4th.
We have been devoting ourselves to feminine vanities all day out in the orchard. Aunt Winifred has been making her summer bonnet, and I some linen collars. I saw, though she said nothing, that she thought the crêpe a little gloomy, and I am going to wear these in the mornings to please her.
She has an accumulation of work on hand, and in the afternoon I offered to tuck a little dress for Faith,—the prettiest pink barège affair pale as a blush rose, and about as delicate. Faith, who had been making mud-pies in the swamp, and was spattered with black peat from curls to stockings, looked on approvingly, and wanted it to wear on a flag-root expedition to-morrow. It seemed to do me good to do something for somebody after all this lonely and—I suspect—selfish idleness.
6th.
I read a little of Dr. Chalmers to-day, and went laughing to Aunt Winifred with the first sentence.
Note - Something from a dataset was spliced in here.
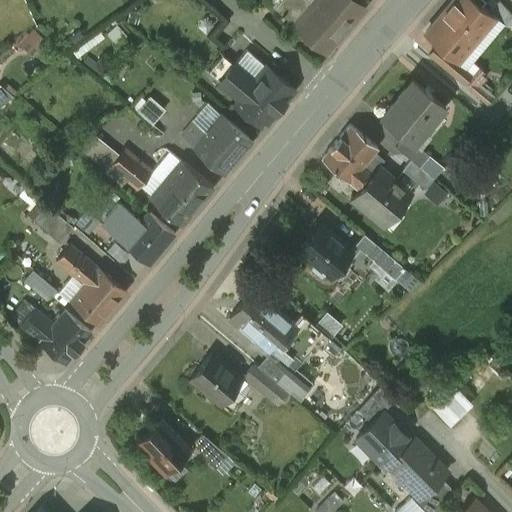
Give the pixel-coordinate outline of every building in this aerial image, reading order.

“There is a limit to the revelations of the Bible about futurity, and it were a mental or spiritual trespass to go beyond it.”
“Ah! but,” she said, “look a little farther down.”
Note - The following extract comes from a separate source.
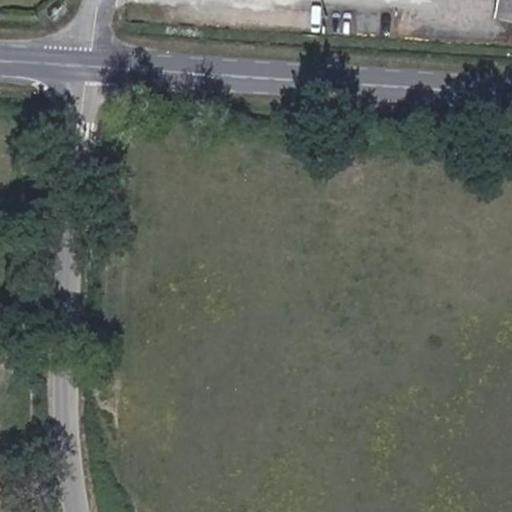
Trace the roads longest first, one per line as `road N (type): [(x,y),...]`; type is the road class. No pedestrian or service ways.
road 1 (residential): [(95,67),(72,290),(69,399),(80,511)]
road 2 (secondary): [(511,94),(95,67)]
And I read, “But while we attempt not to be ‘wise above that which is written,’ we should attempt, and that most studiously, to be wise up to that which is written.”
8th.
It occurred to me to-day, that it was a noticeable fact, that, among all the visits of angels to this world of which we are told, no one seems to have discovered in any the presence of a dead friend. If redeemed men are subject to the same laws as they, why did such a thing never happen? I asked Aunt Winifred, and she said that the question reminded her of St. Augustine’s lonely cry thirty years after the death of Monica: “Ah, the dead do not come back; for, had it been possible, there has not been a night when I should not have seen my mother!” There seemed to be two reasons, she said, why there should be no exceptions to the law of silence imposed between us and those who have left us; one of which was, that we should be overpowered with familiar curiosity about them, which nobody seems to have dared to express in the presence of angels, and the secrets of their life God has decreed that it is unlawful to utter.